#### Collected data:
______

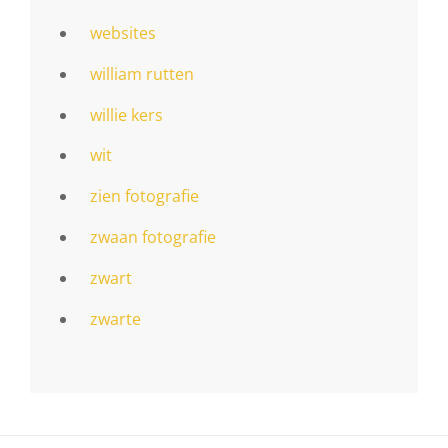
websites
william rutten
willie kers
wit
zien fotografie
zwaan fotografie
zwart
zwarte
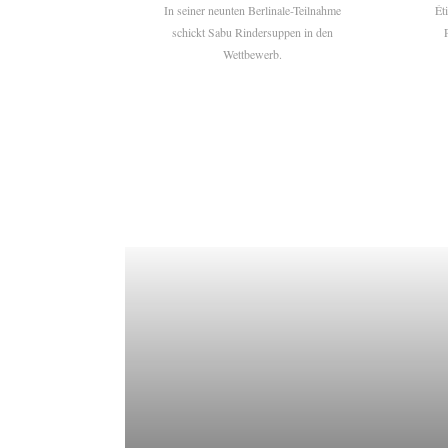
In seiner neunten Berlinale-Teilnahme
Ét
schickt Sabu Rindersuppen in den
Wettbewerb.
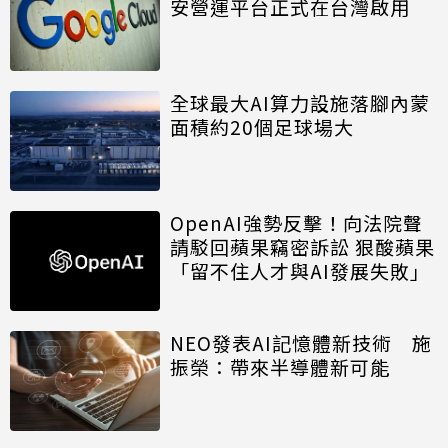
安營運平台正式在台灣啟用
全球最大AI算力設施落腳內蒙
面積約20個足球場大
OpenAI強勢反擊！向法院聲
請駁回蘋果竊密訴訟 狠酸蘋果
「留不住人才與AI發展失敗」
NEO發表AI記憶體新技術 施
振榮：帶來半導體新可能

______

Copy out every line above word for word, leaving out the picture markers.

#### Expected answer:
websites
william rutten
willie kers
wit
zien fotografie
zwaan fotografie
zwart
zwarte
In seiner neunten Berlinale-Teilnahme
Ét
schickt Sabu Rindersuppen in den
Wettbewerb.
安營運平台正式在台灣啟用
全球最大AI算力設施落腳內蒙
面積約20個足球場大
OpenAI強勢反擊！向法院聲
請駁回蘋果竊密訴訟 狠酸蘋果
「留不住人才與AI發展失敗」
NEO發表AI記憶體新技術 施
振榮：帶來半導體新可能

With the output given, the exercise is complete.